Records from a data collection
───

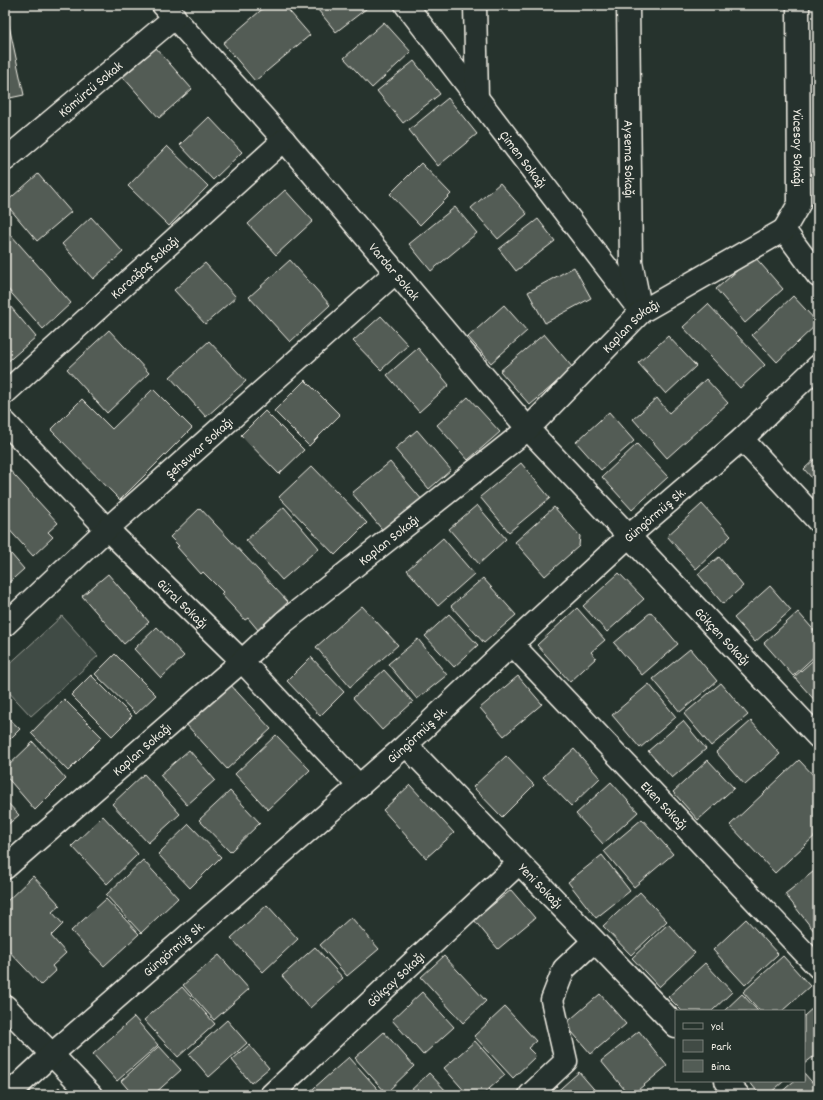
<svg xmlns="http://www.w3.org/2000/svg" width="823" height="1100" font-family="Dekko,sans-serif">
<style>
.green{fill:#414b45;stroke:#9a9e96}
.building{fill:#525c55;stroke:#f4f1e8}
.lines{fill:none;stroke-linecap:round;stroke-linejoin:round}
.street-casing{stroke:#f4f1e8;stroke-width:25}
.secondary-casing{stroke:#f4f1e8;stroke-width:25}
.street{stroke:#26332d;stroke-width:22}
.secondary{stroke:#26332d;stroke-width:22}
.labels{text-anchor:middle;stroke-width:3;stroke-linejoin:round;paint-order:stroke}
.street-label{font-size:14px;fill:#f4f1e8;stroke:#26332d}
</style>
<rect width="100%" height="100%" fill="#26332d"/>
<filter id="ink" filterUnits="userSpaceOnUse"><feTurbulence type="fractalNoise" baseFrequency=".025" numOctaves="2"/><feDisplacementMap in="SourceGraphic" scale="8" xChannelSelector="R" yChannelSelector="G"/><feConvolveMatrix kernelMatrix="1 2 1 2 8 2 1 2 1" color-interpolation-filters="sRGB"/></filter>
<g filter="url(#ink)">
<path class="green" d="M62 616 98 656 31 716 5 688V668Z"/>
<path class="building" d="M267 5H284L310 35 255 81 223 43Z
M314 5H371L336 32Z
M8 21 24 95 5 99V22Z
M384 22 411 52 372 88 344 58Z
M156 48 192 89 159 118 123 77Z
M414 61 440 94 403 123 377 91Z
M448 98 477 134 438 166 409 130Z
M209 117 242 152 213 180 180 145Z
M167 146 208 186 169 226 128 186Z
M421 163 451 194 420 225 390 194Z
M38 174 71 212 37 241 5 203Z
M500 183 527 214 498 239 471 208Z
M285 190 313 221 276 255 248 224Z
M455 207 477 233 431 271 409 244Z
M91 217 123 252 93 279 62 244Z
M538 219 555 241 516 271 499 249Z
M11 235 71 303 43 329 5 286V240Z
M754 256 783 289 745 323 716 289Z
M290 260 330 305 290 342 249 297Z
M205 263 236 297 205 324 174 290Z
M574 267 591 298 545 323 528 292Z
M793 296 818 323 777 362 752 335Z
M5 300 36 337 5 364Z
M708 304 765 365 740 388 683 327Z
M504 305 527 331 491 363 468 337Z
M381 316 408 345 381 370 353 341Z
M109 330 149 373 107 413 67 369Z
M544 334 573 368 530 405 500 371Z
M668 336 696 366 666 394 638 363Z
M209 341 246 381 206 417 170 377Z
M418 348 449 385 419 412 387 375Z
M706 379 728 403 667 458 633 419 657 398 669 413Z
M305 380 340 415 309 446 274 411Z
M153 389 192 428 120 500 51 430 82 399 112 429Z
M468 397 500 432 468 460 437 425Z
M265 411 304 450 279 474 241 435Z
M609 412 634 441 601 470 576 442Z
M417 430 451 470 429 489 395 449Z
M637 444 668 477 632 510 602 477Z
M818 456V485L804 469Z
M390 462 423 501 385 533 352 493Z
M521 463 550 498 509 532 480 497Z
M5 465 58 523 48 532 53 537 33 556 5 525Z
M312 466 367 523 335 555 279 497Z
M702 504 731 536 696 569 667 536Z
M477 505 506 539 479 564 449 529Z
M284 507 319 548 282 580 246 540Z
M554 507 580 536 579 546 545 576 515 542Z
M200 508 288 602 258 630 248 618 245 620 221 594 223 592 203 572 201 574 177 547 179 546 170 537Z
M443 538 474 574 438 606 407 570Z
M5 547 24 569 5 586Z
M719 557 743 586 723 604 698 574Z
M619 573 644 599 607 632 583 606Z
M108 574 149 622 124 644 82 596Z
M483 578 516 615 484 643 451 606Z
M770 586 791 610 755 642 734 618Z
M362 606 398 645 350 687 316 647Z
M577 608 605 640 591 652 596 658 570 682 537 645Z
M651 612 678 644 642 675 614 643Z
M798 612 818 635V653L793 676 764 643Z
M449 614 478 645 454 667 425 636Z
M157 627 184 656 161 678 134 649Z
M418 639 447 675 417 699 388 664Z
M690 649 717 681 680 712 653 679Z
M115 654 156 695 136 714 95 674Z
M818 656V704L794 677Z
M311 657 344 692 320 716 287 681Z
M384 670 413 702 382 730 353 698Z
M91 675 132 716 112 736 71 695Z
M518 676 542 704 504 736 480 708Z
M228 682 271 729 227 769 184 722Z
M721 683 748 715 711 746 684 714Z
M649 684 676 717 640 748 612 715Z
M64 699 102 737 68 771 31 733Z
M5 715 20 729 5 744Z
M683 721 706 749 672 778 648 751Z
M751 721 780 754 745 785 716 752Z
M276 735 310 770 268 810 235 774Z
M33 742 66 779 35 810 5 775V769Z
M574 749 600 778 571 806 543 777Z
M189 750 215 780 187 805 160 775Z
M506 756 534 785 502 817 473 787Z
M708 760 734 788 698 820 673 792Z
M799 760 818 780V833L775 873 730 825Z
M144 774 180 814 148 843 112 804Z
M611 782 638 812 603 844 576 814Z
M410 785 454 833 426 858 383 810Z
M230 791 260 823 230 852 199 820Z
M5 800 19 815 5 827Z
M103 816 138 854 107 884 72 846Z
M642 819 673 854 634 887 604 851Z
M189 824 221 857 190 888 158 854Z
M602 855 630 891 596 918 568 882Z
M143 860 178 898 141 933 106 895Z
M818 868V936L785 894Z
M33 876 60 905 52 912 63 924 51 936 66 953 52 966 56 971 41 985 5 947V903Z
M511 890 535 918 498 949 474 920Z
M640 892 667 921 631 955 603 926Z
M106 899 139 934 104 966 71 931Z
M267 905 298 939 263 972 231 938Z
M351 917 379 949 347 976 320 945Z
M746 919 778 954 745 985 713 950Z
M668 924 695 953 659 987 632 958Z
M315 947 343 978 310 1008 282 976Z
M219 955 249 989 214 1020 183 985Z
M444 956 486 1001 463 1023 421 977Z
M783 956 810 986 782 1011H760L743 992Z
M705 963 732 992 712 1011H682L668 997Z
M182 987 215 1024 178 1057 144 1020Z
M422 992 454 1027 423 1055 392 1020Z
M600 994 626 1024 591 1054 565 1024Z
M742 994 758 1011H724Z
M816 1005 818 1007V1053L804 1064V1016Z
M505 1007 536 1041 528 1048 536 1056 513 1078 474 1036Z
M134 1017 158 1045 117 1081 93 1054Z
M227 1020 247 1043 209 1077 189 1054Z
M639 1031 667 1066 632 1095H629L601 1061Z
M384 1032 414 1066 386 1093 355 1058Z
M5 1034 10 1040 5 1045Z
M475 1041 505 1075 482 1095H468L444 1068Z
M249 1045 269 1068 251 1083 232 1060Z
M159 1046 181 1070 153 1095H133L121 1081Z
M349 1057 383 1095H306Z
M579 1072 599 1095H553Z
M429 1073 450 1095H406Z
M804 1073 818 1089V1095H778L794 1081H804Z
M749 1081H784L768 1095H760Z
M59 1087 66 1095H50Z"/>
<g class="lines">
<defs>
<g id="street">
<path id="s1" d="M163 5 284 140 528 429 818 737"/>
<path id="s2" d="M406 5 641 312"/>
<path d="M475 5 477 98"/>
<path id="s3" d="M628 5 631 262 640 307"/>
<path id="s4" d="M798 5 799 204 784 230 818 276"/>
<path id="s5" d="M5 160 175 17"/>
<path id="s6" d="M5 393 284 140"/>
<path id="s7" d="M5 422 107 529 242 661 359 786"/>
<path d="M742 439 818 521"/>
<path id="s8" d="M5 625 107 529 396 272"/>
<path id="s9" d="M512 644 818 967"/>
<path id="s10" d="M406 745 676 1026"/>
<path id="s11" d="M5 868 242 661 284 622 528 429 641 312 784 230"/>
<path d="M5 1006 91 1095"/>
<path d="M726 1081 738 1095"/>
<path id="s12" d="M271 1095 519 863"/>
<path d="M530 1095 566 1061 552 1000 564 969 594 941"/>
</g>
<g id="secondary">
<path id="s13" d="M8 1095 51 1055 406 745 512 644 629 536 742 439 818 366"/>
</g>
</defs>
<use href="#street" class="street-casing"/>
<use href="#secondary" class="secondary-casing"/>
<use href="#street" class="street"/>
<use href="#secondary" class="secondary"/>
</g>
</g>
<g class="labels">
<g class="street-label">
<text dy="5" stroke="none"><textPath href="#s5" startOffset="111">Kömürcü Sokak</textPath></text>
<text dy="5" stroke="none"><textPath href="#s4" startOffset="143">Yücesoy Sokağı</textPath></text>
<text dy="5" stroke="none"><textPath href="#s2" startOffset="194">Çimen Sokağı</textPath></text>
<text dy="5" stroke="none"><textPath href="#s3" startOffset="154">Aysema Sokağı</textPath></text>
<text dy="5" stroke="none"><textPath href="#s6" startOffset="188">Karaağaç Sokağı</textPath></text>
<text dy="5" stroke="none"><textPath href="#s1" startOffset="353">Vardar Sokak</textPath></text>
<text dy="5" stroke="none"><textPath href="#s11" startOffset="829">Kaplan Sokağı</textPath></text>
<text dy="5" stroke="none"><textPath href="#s8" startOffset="263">Şehsuvar Sokağı</textPath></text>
<text dy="5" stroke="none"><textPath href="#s13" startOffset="869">Güngörmüş Sk.</textPath></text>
<text dy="5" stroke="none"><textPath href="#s11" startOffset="505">Kaplan Sokağı</textPath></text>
<text dy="5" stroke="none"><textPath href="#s7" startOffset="254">Güral Sokağı</textPath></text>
<text dy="5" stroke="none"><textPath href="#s1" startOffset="844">Gökçen Sokağı</textPath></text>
<text dy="5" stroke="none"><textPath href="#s13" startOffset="545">Güngörmüş Sk.</textPath></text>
<text dy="5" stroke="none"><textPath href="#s11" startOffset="181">Kaplan Sokağı</textPath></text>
<text dy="5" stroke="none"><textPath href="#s9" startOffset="222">Eken Sokağı</textPath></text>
<text dy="5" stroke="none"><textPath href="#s10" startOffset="195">Yeni Sokağı</textPath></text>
<text dy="5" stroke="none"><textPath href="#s13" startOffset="221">Güngörmüş Sk.</textPath></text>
<text dy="5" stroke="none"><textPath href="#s12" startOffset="170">Gökçay Sokağı</textPath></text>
</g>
</g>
<rect width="823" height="1100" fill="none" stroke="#26332d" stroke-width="20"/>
<rect x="10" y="10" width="803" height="1080" fill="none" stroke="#f4f1e8" stroke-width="1.5" filter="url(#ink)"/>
<rect x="675" y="1010" width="130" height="72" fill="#26332d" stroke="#787f78"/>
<rect x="683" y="1023" width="20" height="6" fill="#26332d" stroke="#787f78"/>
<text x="711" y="1030" font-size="12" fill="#f4f1e8">Yol</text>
<rect x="683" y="1040" width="20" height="12" fill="#414b45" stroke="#787f78"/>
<text x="711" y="1050" font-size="12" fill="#f4f1e8">Park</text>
<rect x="683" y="1060" width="20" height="12" fill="#525c55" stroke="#787f78"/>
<text x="711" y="1070" font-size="12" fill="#f4f1e8">Bina</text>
</svg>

───

What to work on:
Look through the records above and please copy every line in which the string "lines" occurs.

Task answer:
.lines{fill:none;stroke-linecap:round;stroke-linejoin:round}
<g class="lines">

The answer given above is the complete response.